• [Aim of the task]: Since the pictures are not wanted, retype the listing below exactly and without them.

• [Source material]:
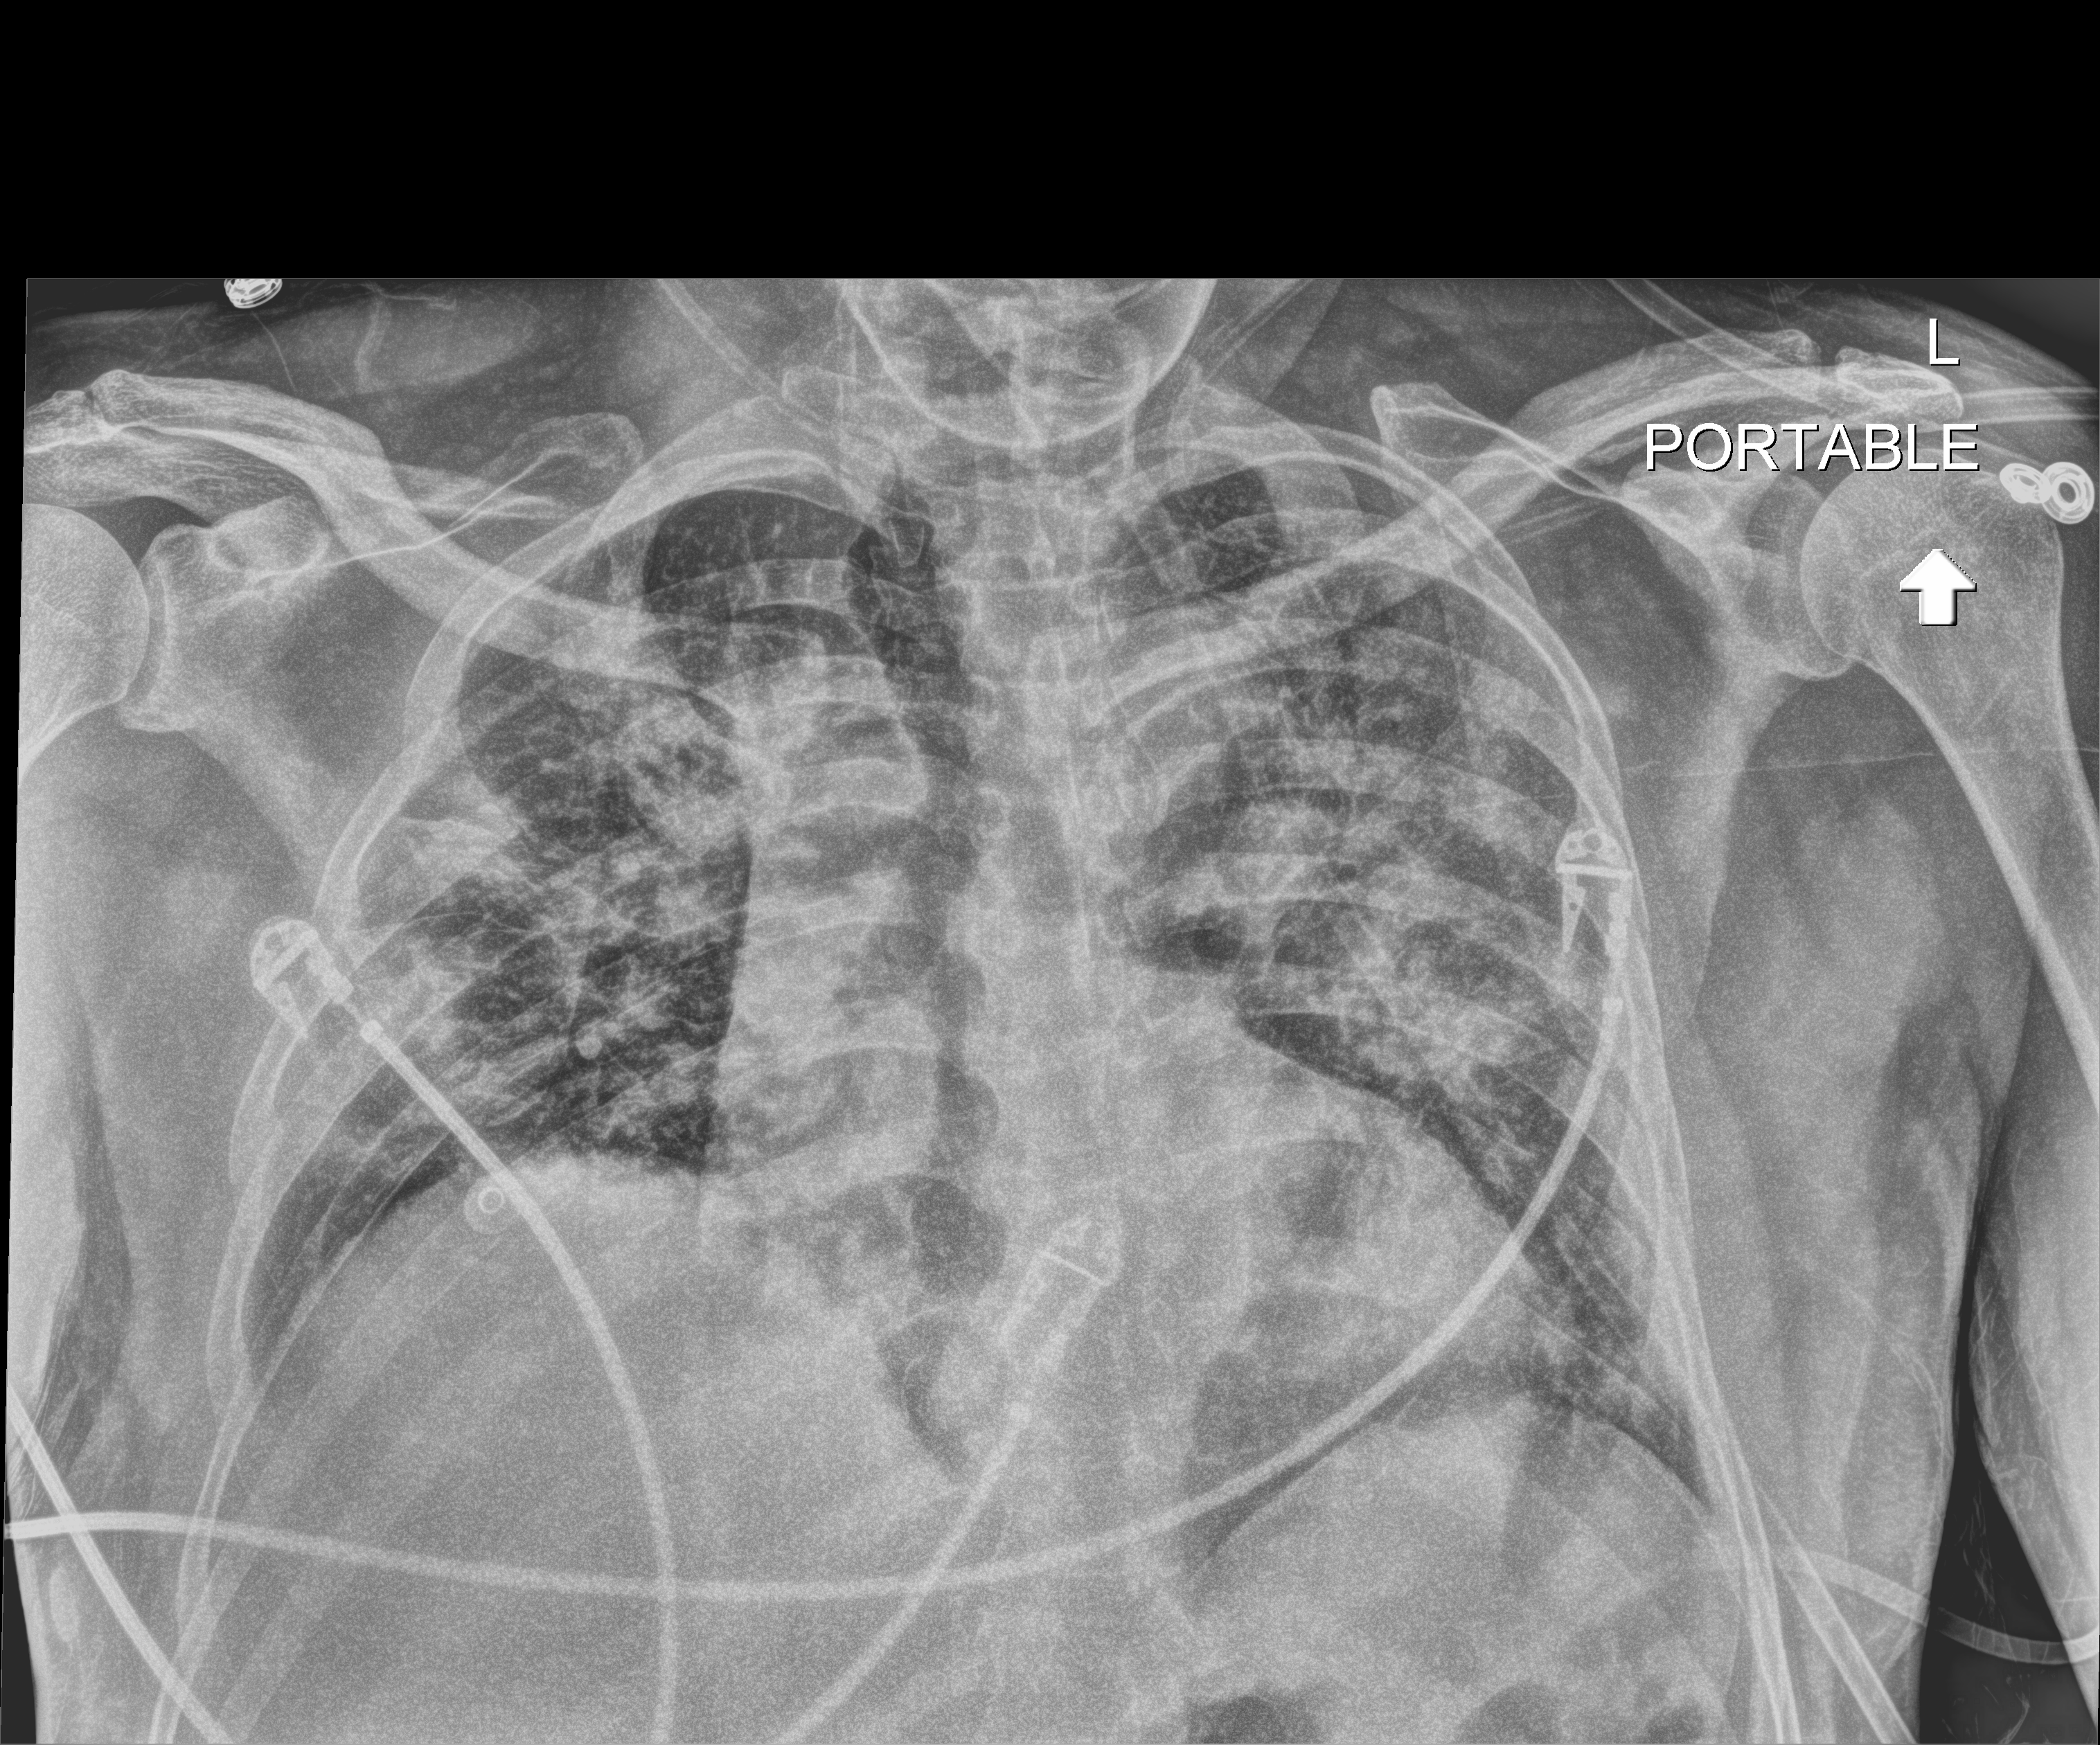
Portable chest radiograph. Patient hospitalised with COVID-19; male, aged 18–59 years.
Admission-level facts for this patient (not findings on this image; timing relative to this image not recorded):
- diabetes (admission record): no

• [Answer box]:
Portable chest radiograph. Patient hospitalised with COVID-19; male, aged 18–59 years.
Admission-level facts for this patient (not findings on this image; timing relative to this image not recorded):
- diabetes (admission record): no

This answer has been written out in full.